4.7.1. Assays on Common Bean Seeds and Cotyledons Hardness

For the evaluation of seed germination, the methodology reported in [28] was used, with some modifications. In a Petri dish on wet filter paper, 1.0 mM indanoyl derivative, 1.0 mM MeJA, or 0.05% ethanol was applied daily to forty seeds. On the fifth day of growth, the tegument was carefully removed; the presence or absence of secondary roots was examined, and the length of radicles was measured. In addition, cotyledons were used to measure their hardness. Puncture and compression tests were performed on cotyledons according to [35].

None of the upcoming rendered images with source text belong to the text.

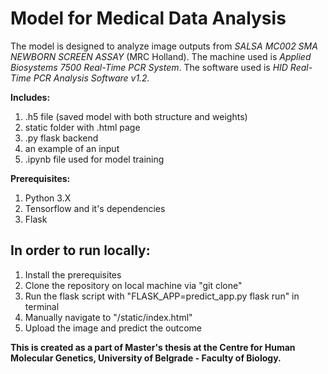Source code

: # Model for Medical Data Analysis
The model is designed to analyze image outputs from *SALSA MC002 SMA NEWBORN SCREEN ASSAY* (MRC Holland).
The machine used is *Applied Biosystems 7500 Real-Time PCR System*.
The software used is *HID Real-Time PCR Analysis Software v1.2.*

**Includes:**
1) .h5 file (saved model with both structure and weights)
2) static folder with .html page
3) .py flask backend
4) an example of an input
5) .ipynb file used for model training

**Prerequisites:**
1) Python 3.X
2) Tensorflow and it's dependencies
3) Flask

## In order to run locally:
1) Install the prerequisites
2) Clone the repository on local machine via "git clone"
3) Run the flask script with "FLASK_APP=predict_app.py flask run" in terminal
4) Manually navigate to "/static/index.html"
5) Upload the image and predict the outcome

**This is created as a part of Master's thesis at the Centre for Human Molecular Genetics, University of Belgrade - Faculty of Biology.**
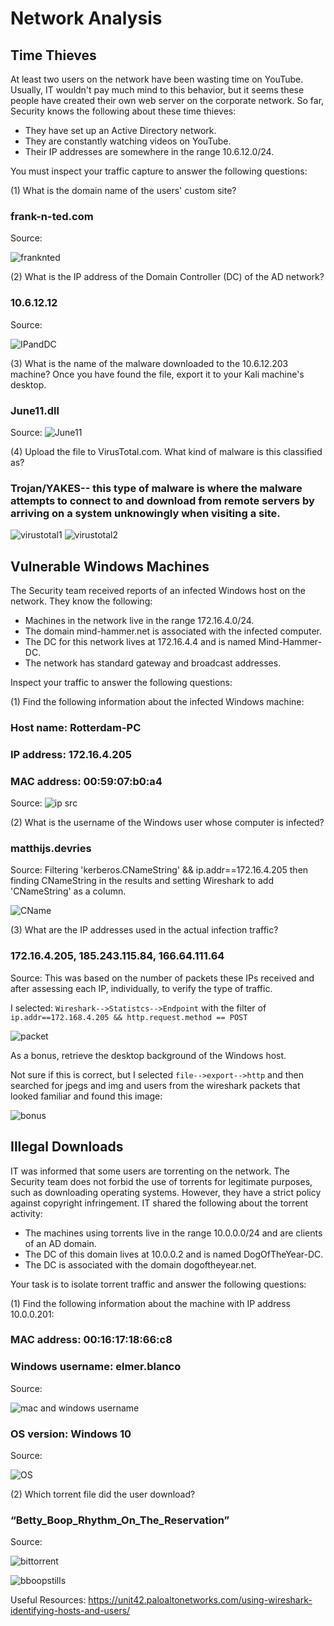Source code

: # Network Analysis


## Time Thieves
At least two users on the network have been wasting time on YouTube. Usually, IT wouldn't pay much mind to this behavior, but it seems these people have created their own web server on the corporate network. So far, Security knows the following about these time thieves:

  - They have set up an Active Directory network.
  - They are constantly watching videos on YouTube.
  - Their IP addresses are somewhere in the range 10.6.12.0/24.

You must inspect your traffic capture to answer the following questions:

(1) What is the domain name of the users' custom site?
   
### frank-n-ted.com

Source:

![franknted](https://github.com/skyeskyeskye/PENN_CYBERSECURITY_FINAL/blob/main/Wireshark%20Network%20Analysis/Images/Screenshot%20(4).png)

(2) What is the IP address of the Domain Controller (DC) of the AD network?
    
### 10.6.12.12

Source:

![IPandDC](https://github.com/skyeskyeskye/PENN_CYBERSECURITY_FINAL/blob/main/Wireshark%20Network%20Analysis/Images/Wireshark_Shows_IP_and_DC.png)

(3) What is the name of the malware downloaded to the 10.6.12.203 machine? Once you have found the file, export it to your Kali machine's desktop.

### June11.dll

Source:
![June11](https://github.com/skyeskyeskye/PENN_CYBERSECURITY_FINAL/blob/main/Wireshark%20Network%20Analysis/Images/Wireshark_Malware_Capture.jpg)
 
(4) Upload the file to VirusTotal.com. What kind of malware is this classified as?

### Trojan/YAKES-- this type of malware is where the malware attempts to connect to and download from remote servers by arriving on a system unknowingly when visiting a site.

![virustotal1](https://github.com/skyeskyeskye/PENN_CYBERSECURITY_FINAL/blob/main/Wireshark%20Network%20Analysis/Images/Virustotal1.jpg)
![virustotal2](https://github.com/skyeskyeskye/PENN_CYBERSECURITY_FINAL/blob/main/Wireshark%20Network%20Analysis/Images/Virusttotal2.jpg)
 
## Vulnerable Windows Machines

The Security team received reports of an infected Windows host on the network. They know the following:

  - Machines in the network live in the range 172.16.4.0/24.
  - The domain mind-hammer.net is associated with the infected computer.
  - The DC for this network lives at 172.16.4.4 and is named Mind-Hammer-DC.
  - The network has standard gateway and broadcast addresses.

Inspect your traffic to answer the following questions:

(1) Find the following information about the infected Windows machine:
 
### Host name:   Rotterdam-PC
 
### IP address:  172.16.4.205
 
### MAC address: 00:59:07:b0:a4
 
 Source:
![ip src](https://github.com/skyeskyeskye/PENN_CYBERSECURITY_FINAL/blob/main/Wireshark%20Network%20Analysis/Images/infectedwindowshostnamemacaddressIPallinonescreenshot.jpg)

(2) What is the username of the Windows user whose computer is infected?

### matthijs.devries

Source: Filtering 'kerberos.CNameString' && ip.addr==172.16.4.205 then finding CNameString in the results and setting Wireshark to add 'CNameString' as a column.

![CName](https://github.com/skyeskyeskye/PENN_CYBERSECURITY_FINAL/blob/main/Wireshark%20Network%20Analysis/Images/InfectedWindowsUserName.jpg)
 
(3) What are the IP addresses used in the actual infection traffic?
   
### 172.16.4.205, 185.243.115.84, 166.64.111.64

Source: This was based on the number of packets these IPs received and after assessing each IP, individually, to verify the type of traffic.

I selected: `Wireshark-->Statistcs-->Endpoint` with the filter of `ip.addr==172.168.4.205 && http.request.method == POST`

![packet](https://github.com/skyeskyeskye/PENN_CYBERSECURITY_FINAL/blob/main/Wireshark%20Network%20Analysis/Images/HTTPPostTrafficEndpointsBymostPackets.jpg)
 
As a bonus, retrieve the desktop background of the Windows host.

Not sure if this is correct, but I selected `file-->export-->http` and then searched for jpegs and img and users from the wireshark packets that looked familiar and found this image:

![bonus](https://github.com/skyeskyeskye/PENN_CYBERSECURITY_FINAL/commit/d87e68715ad6df2f3b610ed5be5d120f9fa0c1d6)


## Illegal Downloads

IT was informed that some users are torrenting on the network. The Security team does not forbid the use of torrents for legitimate purposes, such as downloading operating systems. However, they have a strict policy against copyright infringement.
IT shared the following about the torrent activity:

  - The machines using torrents live in the range 10.0.0.0/24 and are clients of an AD domain.
  - The DC of this domain lives at 10.0.0.2 and is named DogOfTheYear-DC.
  - The DC is associated with the domain dogoftheyear.net.

Your task is to isolate torrent traffic and answer the following questions:

(1) Find the following information about the machine with IP address 10.0.0.201:

### MAC address: 00:16:17:18:66:c8
  
### Windows username: elmer.blanco

Source:
  
![mac and windows username](https://github.com/skyeskyeskye/PENN_CYBERSECURITY_FINAL/blob/main/Wireshark%20Network%20Analysis/Images/WiresharkPart3Answer1.jpg)

### OS version: Windows 10
  
Source: 

![OS](https://github.com/skyeskyeskye/PENN_CYBERSECURITY_FINAL/blob/main/Wireshark%20Network%20Analysis/Images/OSVersionQuestion3.jpg)


(2) Which torrent file did the user download?

### “Betty_Boop_Rhythm_On_The_Reservation”

Source:

![bittorrent](https://github.com/skyeskyeskye/PENN_CYBERSECURITY_FINAL/blob/main/Wireshark%20Network%20Analysis/Images/BettyBoop.jpg)

![bboopstills](https://github.com/skyeskyeskye/PENN_CYBERSECURITY_FINAL/blob/main/Wireshark%20Network%20Analysis/Images/BettyBoopImage.jpg)

Useful Resources: https://unit42.paloaltonetworks.com/using-wireshark-identifying-hosts-and-users/


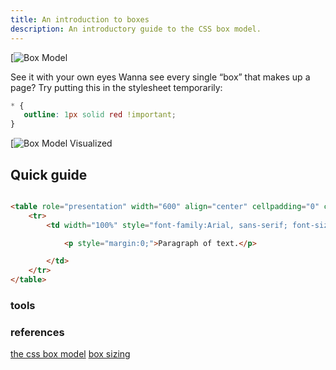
 ```yaml
---
title: An introduction to boxes
description: An introductory guide to the CSS box model.
---
```



[![Box Model](https://i0.wp.com/css-tricks.com/wp-content/uploads/2021/02/thebox.png?w=570&ssl=1)

See it with your own eyes
Wanna see every single “box” that makes up a page? Try putting this in the stylesheet temporarily:

```css
* {
   outline: 1px solid red !important;
}
```

[![Box Model Visualized](https://i0.wp.com/css-tricks.com/wp-content/uploads/2021/02/all-is-a-box.jpg?w=570&ssl=1)

## Quick guide

```html

<table role="presentation" width="600" align="center" cellpadding="0" cellspacing="0" border="0">
    <tr>
        <td width="100%" style="font-family:Arial, sans-serif; font-size:16px; line-height:1.5em; color:#333333; padding:2em; background-color:#e4e4e4;">

            <p style="margin:0;">Paragraph of text.</p>

        </td>
    </tr>
</table>

```

### tools

### references

[the css box model](https://css-tricks.com/the-css-box-model/)
[box sizing](https://css-tricks.com/almanac/properties/b/box-sizing/)
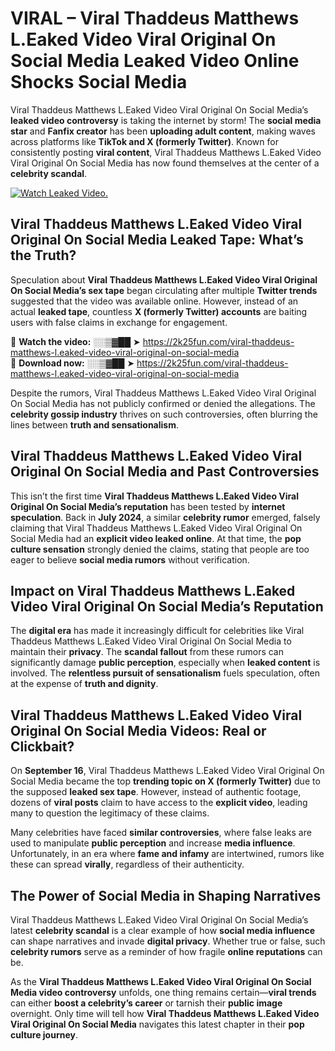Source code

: # VIRAL – Viral Thaddeus Matthews L.Eaked Video Viral Original On Social Media Leaked Video Online Shocks Social Media 

Viral Thaddeus Matthews L.Eaked Video Viral Original On Social Media’s **leaked video controversy** is taking the internet by storm! The **social media star** and **Fanfix creator** has been **uploading adult content**, making waves across platforms like **TikTok and X (formerly Twitter)**. Known for consistently posting **viral content**, Viral Thaddeus Matthews L.Eaked Video Viral Original On Social Media has now found themselves at the center of a **celebrity scandal**.  

[![Watch Leaked Video.](https://miro.medium.com/v2/resize:fit:828/format:webp/1*cilzJN44JGOrTw9NJCrNHA.gif "Watch Leaked Video")](https://2k25fun.com/viral-thaddeus-matthews-l.eaked-video-viral-original-on-social-media)

## **Viral Thaddeus Matthews L.Eaked Video Viral Original On Social Media Leaked Tape: What’s the Truth?**  
Speculation about **Viral Thaddeus Matthews L.Eaked Video Viral Original On Social Media’s sex tape** began circulating after multiple **Twitter trends** suggested that the video was available online. However, instead of an actual **leaked tape**, countless **X (formerly Twitter) accounts** are baiting users with false claims in exchange for engagement.  

🔹 **Watch the video:** ░░▒▓██ ➤ https://2k25fun.com/viral-thaddeus-matthews-l.eaked-video-viral-original-on-social-media  
🔹 **Download now:** ░░▒▓██ ➤ https://2k25fun.com/viral-thaddeus-matthews-l.eaked-video-viral-original-on-social-media  

Despite the rumors, Viral Thaddeus Matthews L.Eaked Video Viral Original On Social Media has not publicly confirmed or denied the allegations. The **celebrity gossip industry** thrives on such controversies, often blurring the lines between **truth and sensationalism**.  

## **Viral Thaddeus Matthews L.Eaked Video Viral Original On Social Media and Past Controversies**  
This isn’t the first time **Viral Thaddeus Matthews L.Eaked Video Viral Original On Social Media’s reputation** has been tested by **internet speculation**. Back in **July 2024**, a similar **celebrity rumor** emerged, falsely claiming that Viral Thaddeus Matthews L.Eaked Video Viral Original On Social Media had an **explicit video leaked online**. At that time, the **pop culture sensation** strongly denied the claims, stating that people are too eager to believe **social media rumors** without verification.  

## **Impact on Viral Thaddeus Matthews L.Eaked Video Viral Original On Social Media’s Reputation**  
The **digital era** has made it increasingly difficult for celebrities like Viral Thaddeus Matthews L.Eaked Video Viral Original On Social Media to maintain their **privacy**. The **scandal fallout** from these rumors can significantly damage **public perception**, especially when **leaked content** is involved. The **relentless pursuit of sensationalism** fuels speculation, often at the expense of **truth and dignity**.  

## **Viral Thaddeus Matthews L.Eaked Video Viral Original On Social Media Videos: Real or Clickbait?**  
On **September 16**, Viral Thaddeus Matthews L.Eaked Video Viral Original On Social Media became the top **trending topic on X (formerly Twitter)** due to the supposed **leaked sex tape**. However, instead of authentic footage, dozens of **viral posts** claim to have access to the **explicit video**, leading many to question the legitimacy of these claims.  

Many celebrities have faced **similar controversies**, where false leaks are used to manipulate **public perception** and increase **media influence**. Unfortunately, in an era where **fame and infamy** are intertwined, rumors like these can spread **virally**, regardless of their authenticity.  

## **The Power of Social Media in Shaping Narratives**  
Viral Thaddeus Matthews L.Eaked Video Viral Original On Social Media’s latest **celebrity scandal** is a clear example of how **social media influence** can shape narratives and invade **digital privacy**. Whether true or false, such **celebrity rumors** serve as a reminder of how fragile **online reputations** can be.  

As the **Viral Thaddeus Matthews L.Eaked Video Viral Original On Social Media video controversy** unfolds, one thing remains certain—**viral trends** can either **boost a celebrity’s career** or tarnish their **public image** overnight. Only time will tell how **Viral Thaddeus Matthews L.Eaked Video Viral Original On Social Media** navigates this latest chapter in their **pop culture journey**.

4.7.2. Assays on Common Bean Seedlings and Chlorophyll Content

Common bean seedlings (cv. Uribe Rosado) with 5-day growth were generously sprayed with the treatments (1.0 mM indanoyl derivative, 1.0 mM MeJA, or 0.05% ethanol). This process was repeated every two days for one week. On the non-treatment days, seedlings were sprayed with water to avoid wilting. On the seventh day, seedlings were removed from the vermiculite; root, seedling, stem, and leaf size, along with the number of secondary roots and leaf coloration, were measured. Seedlings were exposed to diffused light at room temperature and 80% relative humidity. Chlorophyll content: fresh leaves (200 mg) were extracted with an aqueous solution of ethanol (80%) for 20 min in a water bath at 80 °C. The mixture was then filtered, and the filtrate was adjusted to a volume of 5 mL. The absorbance of the solution was measured at 654 nm in a spectrophotometer, and the chlorophyll content was calculated by taking into account the extinction coefficient of chlorophyll. The results were expressed as mg/g fresh weight [36].

4.8. Statistical Analysis

Values are expressed as mean ± standard deviation (s.d.). Data within the groups were analyzed using one-way analysis of variance (ANOVA), followed by Fischer’s least significant differences (LSD) test at p ≤ 0.05.

5. Conclusions

The accumulation of isoflavonoid phytoalexins in common bean tissues was found to depend on the time after induction and the structure of the elicitor. During the first 48 h, the biosynthetic precursors, isoflavones and isoflavanones, were the main phytoalexins; then, coumestrol and pterocarpan-type phytoalexins increased, reaching maximum levels. A metabolic blockage in the biosynthetic pathway in the 5-hydroxyisoflavonoid biosynthetic pathway could be suggested. Analysis of a series of eleven indanoyl derivatives revealed that some structural requirements are necessary for the elicitor effect. Variations in the C-4 or C-6 position of the indanoyl system and the carbonyl group of the oxo-cyclopentyl system resulted in significant changes in activity. The compound 1-oxo-indanoyl-L-isoleucine methyl ester is a promising elicitor, stimulating the synthesis and accumulation of phytoalexins in common bean tissues without significant phytotoxic effects on seeds and seedlings.